Нет, Эрнст. Мы потеряли меру. Десять лет нас держали в изоляции в изоляции ужасной, вопиющей, бесчеловечной и смехотворной заносчивости. Нас объявили расой господ, народом, которому другие должны служить как рабы. Он горько засмеялся. Раса господ подчиняться каждому дураку, каждому шарлатану, каждому приказу, при чем тут раса господ? Вот все это здесь ответ. И, как всегда, бьет он больше по невинным, чем по виновным.
Гребер неотрывно смотрел на него. Здесь, на фронте, Фрезенбург был единственный, кому он по-настоящему, полностью доверял. Они выросли в одном городе и давно знали друг друга.
Раз ты все это знаешь, наконец сказал он, почему же ты здесь?

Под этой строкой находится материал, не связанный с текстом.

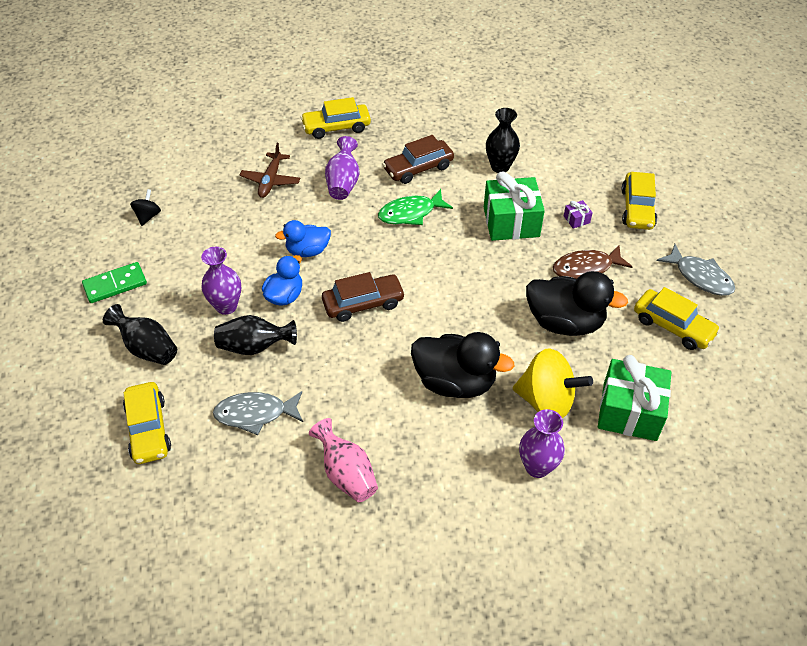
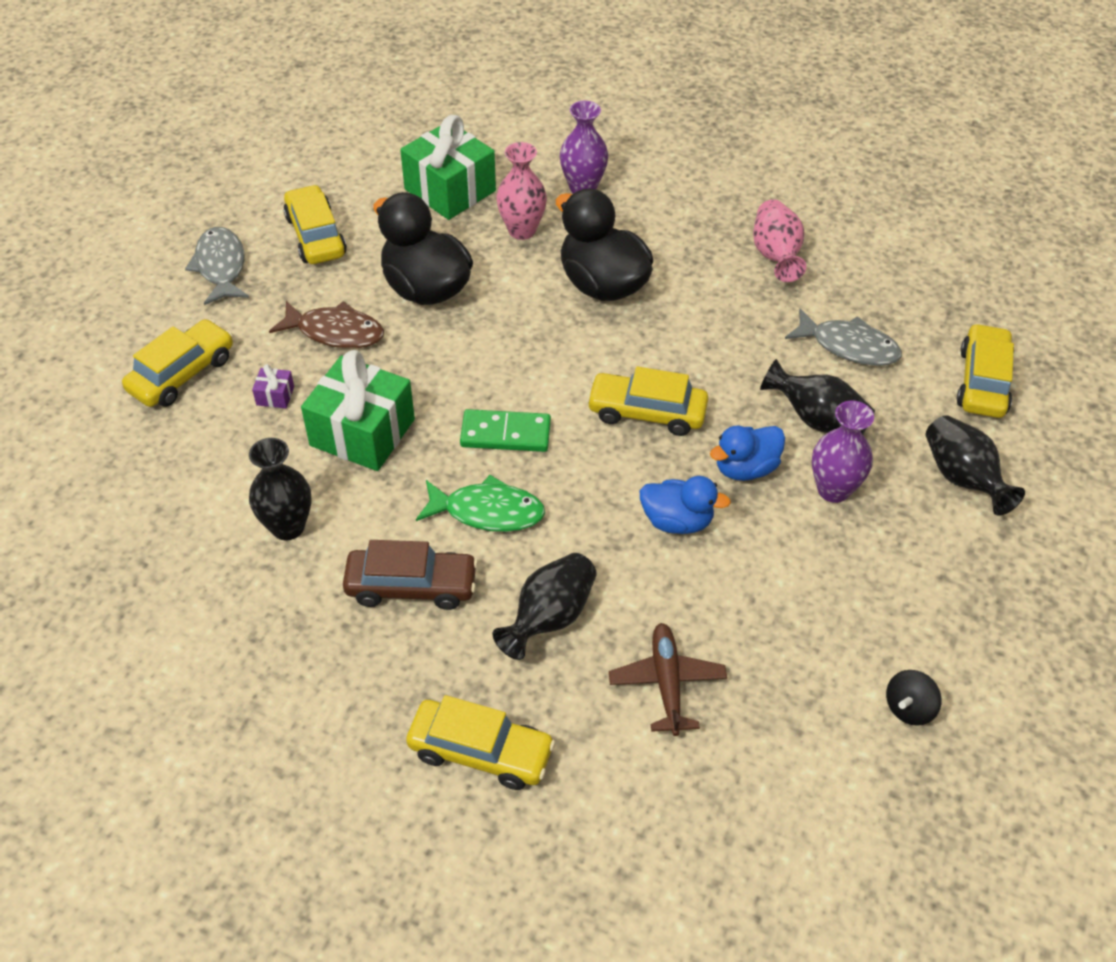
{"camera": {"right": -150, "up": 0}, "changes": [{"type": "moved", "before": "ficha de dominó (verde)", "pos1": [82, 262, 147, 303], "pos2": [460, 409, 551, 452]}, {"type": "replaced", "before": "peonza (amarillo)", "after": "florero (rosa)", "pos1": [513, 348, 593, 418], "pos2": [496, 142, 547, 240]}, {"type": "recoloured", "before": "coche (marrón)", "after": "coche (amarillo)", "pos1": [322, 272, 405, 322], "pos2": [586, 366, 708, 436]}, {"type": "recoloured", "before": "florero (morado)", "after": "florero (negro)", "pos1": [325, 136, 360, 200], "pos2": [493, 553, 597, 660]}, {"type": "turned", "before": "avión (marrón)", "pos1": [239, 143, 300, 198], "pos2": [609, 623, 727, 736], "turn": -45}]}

Почему я здесь? Почему не сижу в концентрационном лагере? Или не расстрелян за неподчинение?
Я не об этом. Но ведь в тридцать девятом ты по возрасту не подпадал под призыв? Почему же в таком случае пошел добровольцем?
В ту пору я и правда под призыв не подпадал. С тех пор ситуация изменилась. Теперь призывают и тех, кто старше меня. Но дело не в этом. Это не оправдание. Да и проблемы не разрешились оттого, что я здесь. Тогда мы внушали себе, что не хотим бросать отечество на произвол судьбы, когда оно воюет, и не имеет значения, что случилось, кто виноват и кто начал эту войну. Отговорка, конечно. Такая же, как и прежняя, что мы-де участвуем, только чтобы предотвратить худшее. Ведь и это была отговорка. Перед самими собой. И больше ничего! Он резко ударил тростью по снегу. Собака бесшумно убежала, скрылась за церковью. Мы искушали Бога, Эрнст понимаешь?

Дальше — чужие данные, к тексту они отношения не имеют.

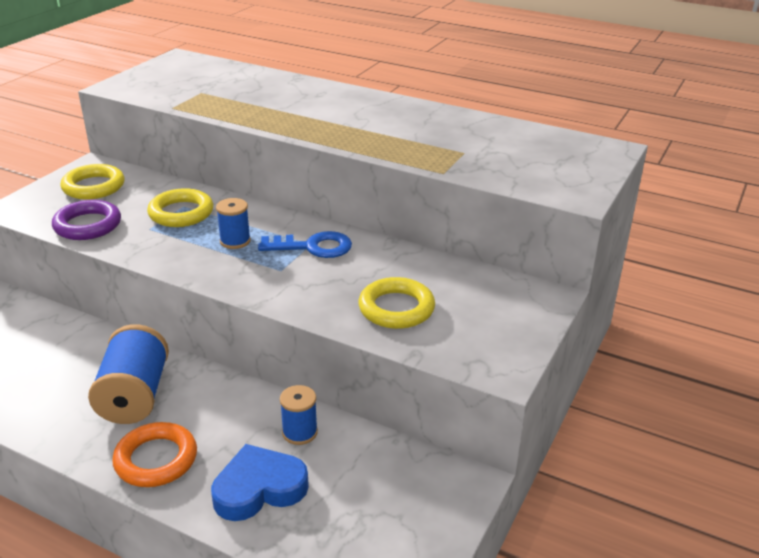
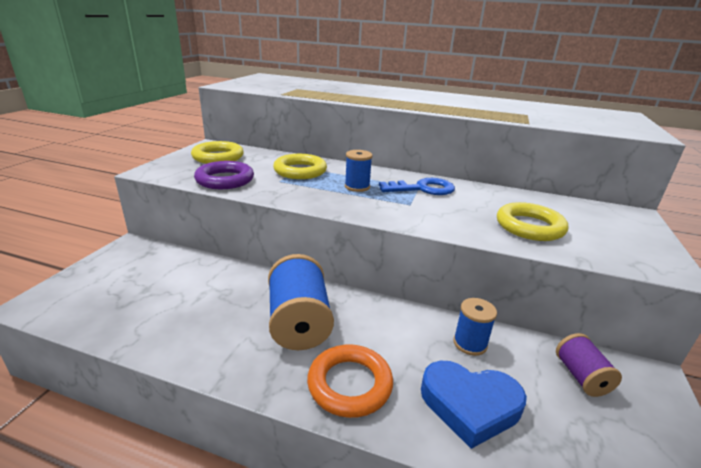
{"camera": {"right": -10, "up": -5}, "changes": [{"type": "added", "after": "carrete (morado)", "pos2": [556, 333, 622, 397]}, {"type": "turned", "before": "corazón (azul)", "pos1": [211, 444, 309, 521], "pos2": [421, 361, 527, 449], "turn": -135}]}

Нет, ответил Гребер. Он не хотел понимать.
Фрезенбург помолчал и уже спокойнее добавил:
Ты и не можешь понять. Слишком молод. Кроме истерической свистопляски да войны мало что видал. А я еще на первой войне побывал. И время между войнами пережил. Он опять усмехнулся, одна половина лица улыбалась, вторая осталась неподвижна. Улыбка набегала на нее, точно усталая волна, но преодолеть не могла. Хотел бы я быть оперным певцом. Пустоголовым тенором с убедительным голосом. Или стариком. Или ребенком. Нет, не ребенком. Не ради того, что еще грядет. Война проиграна, это ты хотя бы понимаешь?
Нет.
Любой генерал, сознающий свою ответственность, давно бы ее прекратил. Мы сражаемся тут ни за что. Он повторил: Ни за что. Даже не за сносные условия мира. Он махнул рукой в сторону темнеющего горизонта. С нами уже не станут вести переговоры. Мы тут хозяйничали как Аттила или Чингисхан. Нарушили все договоры и человеческий закон. Мы
Это же всё эсэсовцы, с отчаянием сказал Гребер.
Он встретился с Фрезенбургом, потому что не хотел встречаться с Иммерманом, Зауэром и Штайнбреннером, думал поговорить с ним о старинном мирном городе на реке, о липовых аллеях и о юности, а теперь все стало только еще хуже. Прямо заклятье какое-то. От других он помощи не ждал, но ждал ее от Фрезенбурга, которого в сумятице отступления давно не видел, и как раз от него выслушивал теперь то, что покуда не желал признавать, о чем хотел поразмыслить только дома, чего более всего боялся.
Эсэсовцы, презрительно бросил Фрезенбург. Мы только за них сейчас и воюем. За СС, за гестапо, за лжецов и спекулянтов, за фанатиков, убийц и безумцев чтобы они еще на год остались у власти. За них а больше ни за что. Война давно проиграна.
Стемнело. Дверь церкви закрыли, чтобы свет не проникал наружу. В окнах виднелись темные фигуры, занавешивающие проемы одеялами. Входы в подвалы и блиндажи тоже маскировали. Фрезенбург глянул в ту сторону.
Мы стали кротами. В том числе и душевно, черт побери. Больших успехов достигли, ох больших.
Гребер достал из кармана френча початую пачку сигарет, предложил Фрезенбургу. Тот отказался:
Кури сам. Или забери с собой. У меня курева хватает.